Längere Leidenszeit, als wir uns vorstellen können

Deren Zahl immer höher wird. „Tierquälereien nehmen zu“, sagte am Donnerstag die Vorsitzende des Tierschutz-Landesverbandes Mecklenburg-Vorpommerns, die Demminerin Kerstin Lenz. Die natürlich längst von dem Fall in Neubrandenburg gehört hat. Die Sektion im Landes-Veterinäramt in Rostock hatte als Todesursache Verhungern und Verdursten zum Ergebnis. „Das dauert“, sagt die oberste Tierschützerin des Landes verbittert, „bis ein Hund verhungert.

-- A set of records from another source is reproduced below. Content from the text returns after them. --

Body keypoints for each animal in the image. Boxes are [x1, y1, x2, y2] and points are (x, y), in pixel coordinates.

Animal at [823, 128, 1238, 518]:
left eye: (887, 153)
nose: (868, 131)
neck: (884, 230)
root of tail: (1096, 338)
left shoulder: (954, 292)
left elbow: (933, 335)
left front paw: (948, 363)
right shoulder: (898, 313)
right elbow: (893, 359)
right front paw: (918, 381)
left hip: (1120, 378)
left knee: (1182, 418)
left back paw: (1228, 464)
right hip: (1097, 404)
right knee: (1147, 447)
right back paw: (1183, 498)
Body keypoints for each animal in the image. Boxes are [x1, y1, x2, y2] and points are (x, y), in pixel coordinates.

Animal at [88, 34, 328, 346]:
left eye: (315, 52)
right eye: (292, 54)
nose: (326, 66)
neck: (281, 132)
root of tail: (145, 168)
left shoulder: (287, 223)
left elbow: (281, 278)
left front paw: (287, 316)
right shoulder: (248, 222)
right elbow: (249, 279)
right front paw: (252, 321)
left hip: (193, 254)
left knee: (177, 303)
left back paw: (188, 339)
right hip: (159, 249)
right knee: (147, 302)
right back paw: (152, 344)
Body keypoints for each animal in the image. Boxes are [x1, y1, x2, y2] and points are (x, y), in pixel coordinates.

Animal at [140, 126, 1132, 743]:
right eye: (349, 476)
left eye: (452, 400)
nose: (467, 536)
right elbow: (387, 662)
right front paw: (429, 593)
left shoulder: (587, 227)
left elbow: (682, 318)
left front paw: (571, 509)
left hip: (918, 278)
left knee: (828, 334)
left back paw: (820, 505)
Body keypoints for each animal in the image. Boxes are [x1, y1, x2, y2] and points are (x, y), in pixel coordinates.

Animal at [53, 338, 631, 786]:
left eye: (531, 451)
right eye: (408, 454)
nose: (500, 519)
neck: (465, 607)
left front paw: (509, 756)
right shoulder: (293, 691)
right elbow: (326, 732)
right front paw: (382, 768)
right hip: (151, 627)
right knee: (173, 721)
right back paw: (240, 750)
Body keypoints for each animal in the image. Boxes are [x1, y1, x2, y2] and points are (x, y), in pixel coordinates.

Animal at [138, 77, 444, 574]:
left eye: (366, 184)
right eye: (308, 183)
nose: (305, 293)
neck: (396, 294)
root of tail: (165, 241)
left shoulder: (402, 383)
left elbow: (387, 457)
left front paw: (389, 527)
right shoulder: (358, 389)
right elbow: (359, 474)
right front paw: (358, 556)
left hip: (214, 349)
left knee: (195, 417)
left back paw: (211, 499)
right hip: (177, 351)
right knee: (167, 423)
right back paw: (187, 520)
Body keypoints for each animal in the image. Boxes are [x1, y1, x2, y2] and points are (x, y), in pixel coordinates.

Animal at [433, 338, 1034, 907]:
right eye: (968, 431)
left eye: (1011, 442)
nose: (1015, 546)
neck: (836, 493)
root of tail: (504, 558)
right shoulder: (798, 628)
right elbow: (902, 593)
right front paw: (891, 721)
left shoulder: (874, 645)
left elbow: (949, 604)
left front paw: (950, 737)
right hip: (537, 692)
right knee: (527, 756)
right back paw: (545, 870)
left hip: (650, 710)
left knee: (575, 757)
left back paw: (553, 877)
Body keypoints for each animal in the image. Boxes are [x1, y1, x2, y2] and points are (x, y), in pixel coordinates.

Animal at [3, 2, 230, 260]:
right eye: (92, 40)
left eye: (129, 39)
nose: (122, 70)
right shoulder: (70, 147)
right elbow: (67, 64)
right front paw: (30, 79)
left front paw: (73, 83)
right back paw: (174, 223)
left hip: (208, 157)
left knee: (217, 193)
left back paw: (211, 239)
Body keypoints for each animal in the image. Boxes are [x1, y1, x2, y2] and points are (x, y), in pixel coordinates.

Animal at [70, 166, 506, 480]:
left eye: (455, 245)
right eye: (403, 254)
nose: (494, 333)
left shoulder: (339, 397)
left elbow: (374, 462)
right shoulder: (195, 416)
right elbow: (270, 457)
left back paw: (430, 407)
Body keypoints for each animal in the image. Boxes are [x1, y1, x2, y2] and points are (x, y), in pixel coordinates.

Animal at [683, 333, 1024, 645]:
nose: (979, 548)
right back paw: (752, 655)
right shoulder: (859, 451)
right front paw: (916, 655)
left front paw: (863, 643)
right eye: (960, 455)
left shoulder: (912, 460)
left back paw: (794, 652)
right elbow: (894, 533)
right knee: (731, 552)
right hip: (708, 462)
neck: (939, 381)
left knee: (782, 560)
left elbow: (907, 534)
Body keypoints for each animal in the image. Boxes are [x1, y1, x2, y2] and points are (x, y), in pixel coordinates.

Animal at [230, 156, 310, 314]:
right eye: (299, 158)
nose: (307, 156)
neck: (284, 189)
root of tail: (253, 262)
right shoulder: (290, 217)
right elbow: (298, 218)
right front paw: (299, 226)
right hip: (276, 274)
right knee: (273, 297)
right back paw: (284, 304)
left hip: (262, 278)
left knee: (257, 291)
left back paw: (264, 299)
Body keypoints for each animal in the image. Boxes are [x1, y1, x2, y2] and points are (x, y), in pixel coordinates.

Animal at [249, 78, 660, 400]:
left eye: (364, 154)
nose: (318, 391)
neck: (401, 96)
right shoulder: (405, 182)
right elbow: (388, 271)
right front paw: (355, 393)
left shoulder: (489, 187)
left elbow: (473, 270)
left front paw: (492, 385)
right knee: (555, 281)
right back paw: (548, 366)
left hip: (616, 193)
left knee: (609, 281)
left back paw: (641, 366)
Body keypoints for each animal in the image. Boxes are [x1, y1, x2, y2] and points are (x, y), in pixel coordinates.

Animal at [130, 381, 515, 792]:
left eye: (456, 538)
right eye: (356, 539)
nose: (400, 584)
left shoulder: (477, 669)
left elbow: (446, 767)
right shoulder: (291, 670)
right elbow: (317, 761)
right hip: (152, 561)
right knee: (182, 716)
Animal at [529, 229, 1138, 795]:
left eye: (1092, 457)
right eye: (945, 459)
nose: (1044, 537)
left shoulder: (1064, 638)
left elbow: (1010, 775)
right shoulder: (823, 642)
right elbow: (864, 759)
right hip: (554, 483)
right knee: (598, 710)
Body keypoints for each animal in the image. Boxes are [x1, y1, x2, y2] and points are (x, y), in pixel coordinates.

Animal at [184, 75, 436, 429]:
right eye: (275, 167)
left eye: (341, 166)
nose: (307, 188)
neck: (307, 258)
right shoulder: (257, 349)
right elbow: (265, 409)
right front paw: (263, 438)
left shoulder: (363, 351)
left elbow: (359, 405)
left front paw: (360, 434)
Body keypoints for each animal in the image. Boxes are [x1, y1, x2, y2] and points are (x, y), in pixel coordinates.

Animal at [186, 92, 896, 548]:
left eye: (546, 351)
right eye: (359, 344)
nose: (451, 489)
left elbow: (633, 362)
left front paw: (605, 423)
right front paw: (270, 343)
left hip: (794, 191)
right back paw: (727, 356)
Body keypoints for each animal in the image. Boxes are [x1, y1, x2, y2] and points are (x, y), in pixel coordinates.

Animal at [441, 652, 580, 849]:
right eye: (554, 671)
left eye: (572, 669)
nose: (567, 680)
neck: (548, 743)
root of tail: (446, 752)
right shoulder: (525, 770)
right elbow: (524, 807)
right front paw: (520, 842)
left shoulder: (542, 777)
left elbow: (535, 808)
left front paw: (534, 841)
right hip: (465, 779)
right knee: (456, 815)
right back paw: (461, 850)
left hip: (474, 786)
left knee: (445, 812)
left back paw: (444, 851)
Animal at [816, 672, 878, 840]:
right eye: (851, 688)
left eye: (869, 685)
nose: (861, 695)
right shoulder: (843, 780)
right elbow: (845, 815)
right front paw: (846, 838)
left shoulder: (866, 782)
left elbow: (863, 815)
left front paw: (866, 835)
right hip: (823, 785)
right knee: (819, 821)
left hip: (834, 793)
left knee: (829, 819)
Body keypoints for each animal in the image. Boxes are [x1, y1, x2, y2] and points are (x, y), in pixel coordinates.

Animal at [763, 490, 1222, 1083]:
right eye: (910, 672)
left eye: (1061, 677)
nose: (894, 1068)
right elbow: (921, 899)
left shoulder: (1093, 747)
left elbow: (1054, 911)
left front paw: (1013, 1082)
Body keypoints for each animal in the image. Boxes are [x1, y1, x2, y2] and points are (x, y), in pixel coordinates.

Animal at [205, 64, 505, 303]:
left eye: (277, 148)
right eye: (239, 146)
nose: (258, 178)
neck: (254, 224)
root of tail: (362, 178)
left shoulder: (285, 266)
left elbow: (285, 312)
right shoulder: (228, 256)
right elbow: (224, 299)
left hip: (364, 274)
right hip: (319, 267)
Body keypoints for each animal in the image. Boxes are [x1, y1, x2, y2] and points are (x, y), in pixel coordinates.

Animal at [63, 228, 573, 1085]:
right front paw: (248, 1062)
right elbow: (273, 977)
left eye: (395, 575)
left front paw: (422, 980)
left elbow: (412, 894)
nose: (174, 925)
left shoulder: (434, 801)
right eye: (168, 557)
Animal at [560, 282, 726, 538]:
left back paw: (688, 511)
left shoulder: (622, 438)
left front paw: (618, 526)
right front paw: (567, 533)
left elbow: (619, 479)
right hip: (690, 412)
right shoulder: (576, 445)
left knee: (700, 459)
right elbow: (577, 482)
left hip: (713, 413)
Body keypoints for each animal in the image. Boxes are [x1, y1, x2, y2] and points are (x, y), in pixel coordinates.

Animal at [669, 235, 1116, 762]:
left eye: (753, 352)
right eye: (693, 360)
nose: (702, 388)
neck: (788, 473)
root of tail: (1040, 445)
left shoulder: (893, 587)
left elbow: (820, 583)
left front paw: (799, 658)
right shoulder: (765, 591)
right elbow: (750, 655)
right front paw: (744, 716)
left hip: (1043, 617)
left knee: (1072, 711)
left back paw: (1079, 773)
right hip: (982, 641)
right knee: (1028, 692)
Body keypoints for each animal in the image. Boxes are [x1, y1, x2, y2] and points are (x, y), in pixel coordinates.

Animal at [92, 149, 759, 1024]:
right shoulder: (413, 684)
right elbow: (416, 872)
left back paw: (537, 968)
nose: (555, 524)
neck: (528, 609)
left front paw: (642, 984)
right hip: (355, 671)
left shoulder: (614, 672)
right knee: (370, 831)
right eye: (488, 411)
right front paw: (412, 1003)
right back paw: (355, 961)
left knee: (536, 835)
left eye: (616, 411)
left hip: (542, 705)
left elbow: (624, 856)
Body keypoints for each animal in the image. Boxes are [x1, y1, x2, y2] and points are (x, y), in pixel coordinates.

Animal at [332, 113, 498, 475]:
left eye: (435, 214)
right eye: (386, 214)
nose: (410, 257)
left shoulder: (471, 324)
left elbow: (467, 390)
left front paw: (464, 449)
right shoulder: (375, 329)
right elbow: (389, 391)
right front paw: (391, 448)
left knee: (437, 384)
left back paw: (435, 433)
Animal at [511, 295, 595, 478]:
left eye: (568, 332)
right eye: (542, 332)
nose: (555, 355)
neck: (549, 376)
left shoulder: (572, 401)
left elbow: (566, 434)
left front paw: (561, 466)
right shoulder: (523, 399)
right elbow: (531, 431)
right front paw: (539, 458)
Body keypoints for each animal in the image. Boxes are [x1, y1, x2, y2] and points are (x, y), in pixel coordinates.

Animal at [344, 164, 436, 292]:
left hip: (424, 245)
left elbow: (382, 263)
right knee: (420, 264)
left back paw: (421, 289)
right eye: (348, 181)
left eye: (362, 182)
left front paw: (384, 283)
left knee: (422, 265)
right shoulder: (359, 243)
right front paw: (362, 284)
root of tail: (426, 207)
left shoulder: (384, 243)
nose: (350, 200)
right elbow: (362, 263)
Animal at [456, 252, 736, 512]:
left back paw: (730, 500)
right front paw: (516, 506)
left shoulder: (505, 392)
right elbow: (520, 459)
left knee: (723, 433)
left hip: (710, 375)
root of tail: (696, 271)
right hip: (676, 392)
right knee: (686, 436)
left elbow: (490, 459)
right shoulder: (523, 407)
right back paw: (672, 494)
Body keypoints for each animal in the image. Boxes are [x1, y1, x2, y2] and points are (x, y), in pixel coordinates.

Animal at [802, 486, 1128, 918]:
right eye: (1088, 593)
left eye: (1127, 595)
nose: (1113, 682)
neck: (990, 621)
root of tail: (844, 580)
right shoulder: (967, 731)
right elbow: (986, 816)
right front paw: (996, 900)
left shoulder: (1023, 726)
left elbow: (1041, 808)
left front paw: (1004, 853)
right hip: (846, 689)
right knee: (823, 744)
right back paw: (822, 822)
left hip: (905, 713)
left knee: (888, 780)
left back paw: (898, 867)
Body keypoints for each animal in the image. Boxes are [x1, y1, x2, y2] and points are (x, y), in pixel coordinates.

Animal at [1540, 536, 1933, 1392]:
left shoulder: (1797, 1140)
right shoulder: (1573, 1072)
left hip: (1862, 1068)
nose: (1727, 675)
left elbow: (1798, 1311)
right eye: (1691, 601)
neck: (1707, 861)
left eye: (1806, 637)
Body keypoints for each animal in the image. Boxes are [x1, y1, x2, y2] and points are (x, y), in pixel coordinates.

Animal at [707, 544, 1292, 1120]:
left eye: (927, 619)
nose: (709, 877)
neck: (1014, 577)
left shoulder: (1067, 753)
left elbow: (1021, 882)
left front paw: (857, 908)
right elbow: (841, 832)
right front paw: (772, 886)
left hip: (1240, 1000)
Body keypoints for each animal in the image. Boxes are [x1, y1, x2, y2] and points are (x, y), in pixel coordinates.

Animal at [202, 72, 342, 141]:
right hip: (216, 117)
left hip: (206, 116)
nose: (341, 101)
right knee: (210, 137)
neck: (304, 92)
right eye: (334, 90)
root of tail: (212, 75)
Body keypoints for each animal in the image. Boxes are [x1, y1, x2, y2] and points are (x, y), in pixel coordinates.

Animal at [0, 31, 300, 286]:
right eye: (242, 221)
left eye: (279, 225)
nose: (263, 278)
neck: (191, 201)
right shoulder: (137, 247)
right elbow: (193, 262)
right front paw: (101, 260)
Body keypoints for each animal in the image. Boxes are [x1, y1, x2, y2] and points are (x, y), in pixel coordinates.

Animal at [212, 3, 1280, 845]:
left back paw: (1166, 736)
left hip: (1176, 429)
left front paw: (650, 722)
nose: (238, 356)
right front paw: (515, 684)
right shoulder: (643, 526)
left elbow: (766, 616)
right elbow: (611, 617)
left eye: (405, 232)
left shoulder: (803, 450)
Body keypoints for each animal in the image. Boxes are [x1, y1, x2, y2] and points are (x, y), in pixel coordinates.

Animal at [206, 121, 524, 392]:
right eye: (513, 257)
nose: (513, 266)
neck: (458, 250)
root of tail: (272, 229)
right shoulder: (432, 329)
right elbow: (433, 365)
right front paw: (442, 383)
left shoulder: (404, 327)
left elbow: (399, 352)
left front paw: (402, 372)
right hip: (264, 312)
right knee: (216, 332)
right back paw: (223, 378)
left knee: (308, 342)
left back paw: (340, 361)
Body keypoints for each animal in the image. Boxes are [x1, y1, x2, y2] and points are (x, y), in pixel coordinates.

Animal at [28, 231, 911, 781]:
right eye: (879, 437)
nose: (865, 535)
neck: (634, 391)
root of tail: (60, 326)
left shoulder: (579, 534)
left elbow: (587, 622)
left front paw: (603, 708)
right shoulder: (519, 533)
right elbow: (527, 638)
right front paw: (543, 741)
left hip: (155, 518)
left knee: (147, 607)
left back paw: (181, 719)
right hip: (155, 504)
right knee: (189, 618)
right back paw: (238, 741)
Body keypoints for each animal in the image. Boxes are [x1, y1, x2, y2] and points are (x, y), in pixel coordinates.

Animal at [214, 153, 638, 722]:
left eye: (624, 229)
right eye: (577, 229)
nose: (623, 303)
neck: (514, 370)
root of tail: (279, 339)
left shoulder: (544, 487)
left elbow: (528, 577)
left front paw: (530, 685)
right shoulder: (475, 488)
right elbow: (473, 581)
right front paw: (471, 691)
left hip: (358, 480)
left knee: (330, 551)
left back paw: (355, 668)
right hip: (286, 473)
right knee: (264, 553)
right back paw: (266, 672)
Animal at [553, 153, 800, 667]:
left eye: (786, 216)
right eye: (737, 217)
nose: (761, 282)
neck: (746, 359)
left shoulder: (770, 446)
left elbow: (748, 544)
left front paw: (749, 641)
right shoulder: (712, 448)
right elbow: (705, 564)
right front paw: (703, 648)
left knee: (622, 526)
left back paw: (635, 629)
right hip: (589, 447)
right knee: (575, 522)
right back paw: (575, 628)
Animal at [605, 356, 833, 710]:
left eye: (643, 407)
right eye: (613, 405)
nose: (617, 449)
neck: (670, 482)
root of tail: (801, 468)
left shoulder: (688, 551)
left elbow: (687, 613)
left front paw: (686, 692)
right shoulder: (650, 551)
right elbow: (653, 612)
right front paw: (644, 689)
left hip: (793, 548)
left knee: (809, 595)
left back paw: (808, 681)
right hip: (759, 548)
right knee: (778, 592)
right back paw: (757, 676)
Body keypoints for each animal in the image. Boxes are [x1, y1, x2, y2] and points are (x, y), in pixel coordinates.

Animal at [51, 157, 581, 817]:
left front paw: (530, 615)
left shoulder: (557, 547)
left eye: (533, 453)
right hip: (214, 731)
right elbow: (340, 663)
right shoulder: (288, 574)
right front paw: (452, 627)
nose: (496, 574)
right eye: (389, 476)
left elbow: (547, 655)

Der hatte ein längere Leidenszeit hinter sich, als wir uns alle vorstellen können.“

Aber leider, so Kerstin Lenz, wäre das kein Einzelfall, „wir haben mit immer mehr Fällen zu tun.“ Gerade sei sie dabei gewesen, als in einem kleinen Dorf aus einer Garage eine völlig unterkühlte Pyrenäenberg-Hündin gerettet werden musste. „Die wog statt 60 Kilogramm nur noch 30 Kilo und war zudem trächtig“, so die Tierschützerin. Die Menschen, so ihr Urteil, verrohen zunehmend.

Mit der Suche nach den Verdächtigen in Neubrandenburg hatte die Polizei nichts zu tun, bestätigte eine Sprecherin auf Nachfrage. Die Suche war Sache des Veterinäramtes in der Kreisverwaltung. Besonders schwer war das nicht – der kleine Hund trug noch eine Steuermarke aus Prenzlau und die vormalige Besitzerin in der Uckermark konnte angeben, in wessen Hände sie den Vierbeiner übergeben hat.